Our third key measure for success is:
3. In order for people to understand a company’s progress implementing and maintaining its commitment to each of the communities it operates in, a company should disclose KPIs that demonstrate average staff pay levels and average executive remuneration. This would also mean dramatically accelerating the implementation of transparency measures such as the disclosure of detailed corporate ownership and public country-by-country metrics, in particular around tax payments.
Corporate political engagement can contribute to society, if it advances the interests of a broad range of stakeholders. However, if political engagement creates undue influence on, or unequal access to, political decision makers, there is a risk of skewing policy decisions away from the public interest.
TI-UK’s most recent Corporate Political Engagement Index highlights that ethical companies tend to outperform competitors by more than 10% over five years; companies with strong integrity infrastructures outperform competitors by 7% on their shareholder returns; while companies involved in political corruption scandals face up to 20% fall in their stock prices. Responsible and transparent reporting on political engagement can lead to more investment-friendly and fairer market conditions.

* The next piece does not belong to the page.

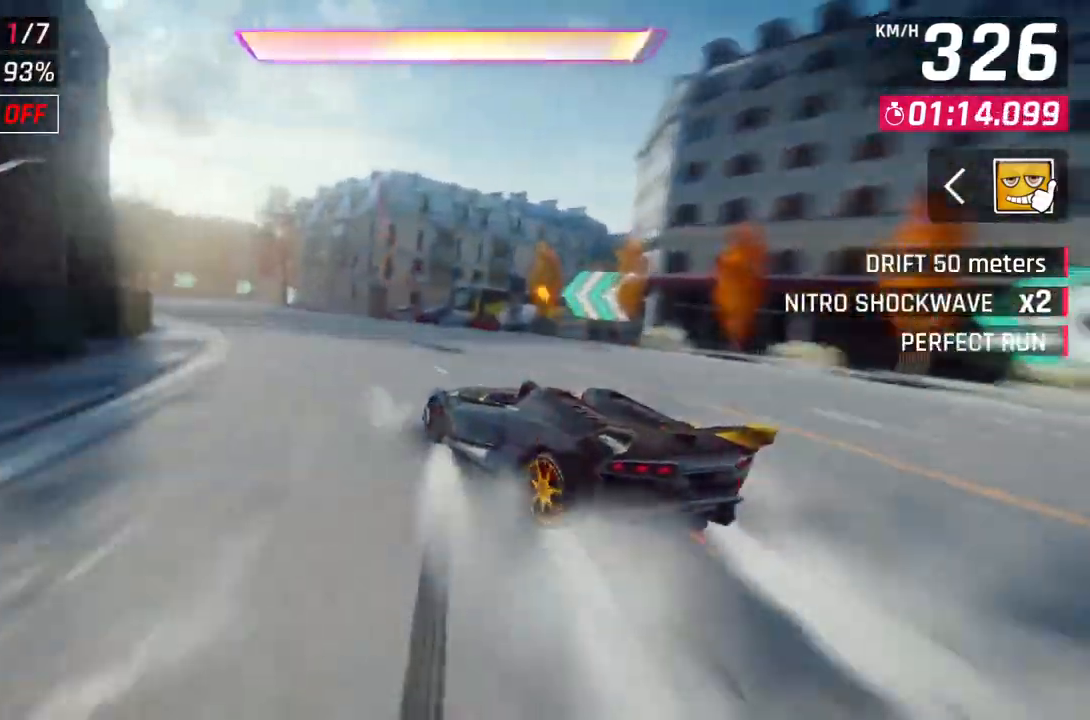
{"buttons": ["L2"], "left_stick": "center", "right_stick": "center", "events": [[433, "left_stick", "center"], [450, "L2", "down"]]}
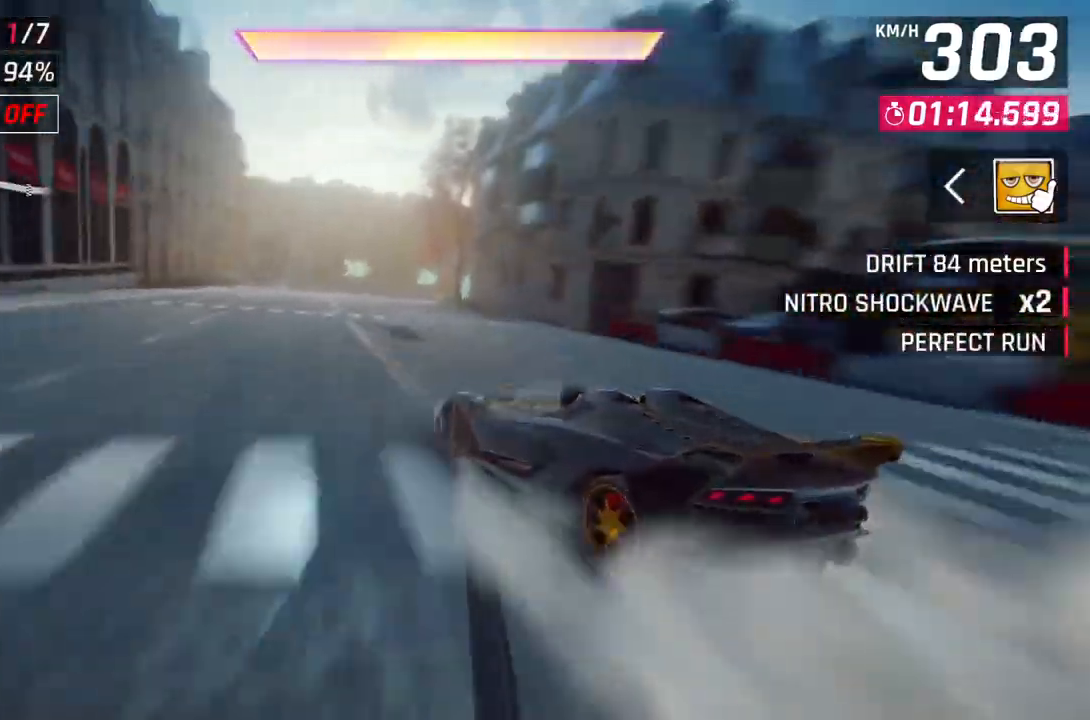
{"buttons": [], "left_stick": "center", "right_stick": "center", "events": [[83, "L2", "up"]]}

A fourth and final key measure that would show companies are truly committed to a new way of doing business would be:
4. To enable stakeholders to understand a company’s progress implementing and maintaining a transparent and multi-stakeholder political engagement processes in a consultative way, companies should provide reporting and KPIs that disclose and justify political contributions and lobbying activities throughout their supply chain.
In coming years, as the links between corporate models and behaviours and societal impacts become ever clearer, pressure on companies to prove they are putting words into action is only going to get stronger. In 2020, these four measures would be a good place to start.